A better way to write outline method or modify ir code in redex.

Background

In Redex, we may often modify/insert methods’ ir code and redex actually supported some ways to write these. Such as :

auto insn = (new IRInstruction(OPCODE_NEW_INSTANCE))
                 ->set_type(DexType::make_type("LFoo;"));

Or just us dasm api :

auto insn = dasm(OPCODE_NEW_INSTANCE, DexType::make_type("LFoo;"), {});       

It’s just fine. But if we want to write ir codes which have more complex logic, or even if we want to write an outline method directly. It will be very difficult to write the right code and verify them after every time we change the api. Specifically, the method contains several blocks and entry point or several if/switch structure and mult-conditions. Maybe this is why there is no much complex outline method in redex pass. It seems like StringBuilderOutline or InstructionSequenceOutlinerPass is the most complex generator method in redex. You could see that in their create_outlined_method method. So I think we could improve the experience of writing the outline method or complex ir code. In LLVM, we have a pass named Cpp Backend what we input LLVM IR (such as we call it code) and get the IR builder codes which could build code we input by cpp.

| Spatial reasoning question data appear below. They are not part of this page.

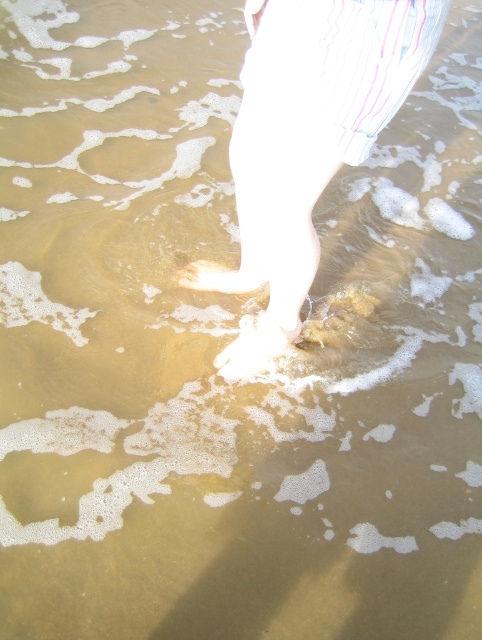
Does white matte sand at center have a lesser height compared to white matte foot at center?

No, white matte sand at center is not shorter than white matte foot at center.

Who is higher up, white matte sand at center or white matte foot at center?

Positioned higher is white matte foot at center.

Does point (239, 365) come behind point (183, 269)?

No, (239, 365) is closer to viewer.

Identify the location of white matte sand at center. (254, 346).

Is the position of white cotton leg at center more distant than that of white matte sand at center?

No.

Is white cotton leg at center to the left of white matte sand at center from the viewer's perspective?

In fact, white cotton leg at center is to the right of white matte sand at center.

Between point (327, 65) and point (251, 348), which one is positioned behind?

Point (251, 348)

Locate an element on the screen. Image resolution: width=482 pixels, height=640 pixels. white cotton leg at center is located at coordinates (311, 129).

Can you confirm if white cotton leg at center is smaller than white matte foot at center?

Incorrect, white cotton leg at center is not smaller in size than white matte foot at center.

Can you confirm if white cotton leg at center is shorter than white matte foot at center?

In fact, white cotton leg at center may be taller than white matte foot at center.

This screenshot has width=482, height=640. I want to click on white cotton leg at center, so click(311, 129).

Locate an element on the screen. The image size is (482, 640). white cotton leg at center is located at coordinates (311, 129).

You could get LLVM CxxBackend from : https://github.com/zhangjiantao/llvm-cxxapi

Use ir to write ir is a better way to write complex ir code.

How to use GenAsExpr ? When should we use it ?

For example, I’m writing a new StringBuilderOutline pass to reduce spec string builder method calls. So I need to write a generic method to handle these intermediate results and append them into a string builder. But using IRCode APIs to write this method is difficult and easy to make mistake. (Because it has a for-loop, we need to de-sugar it by mind to write some ir like labels with goto and insert some branch targets).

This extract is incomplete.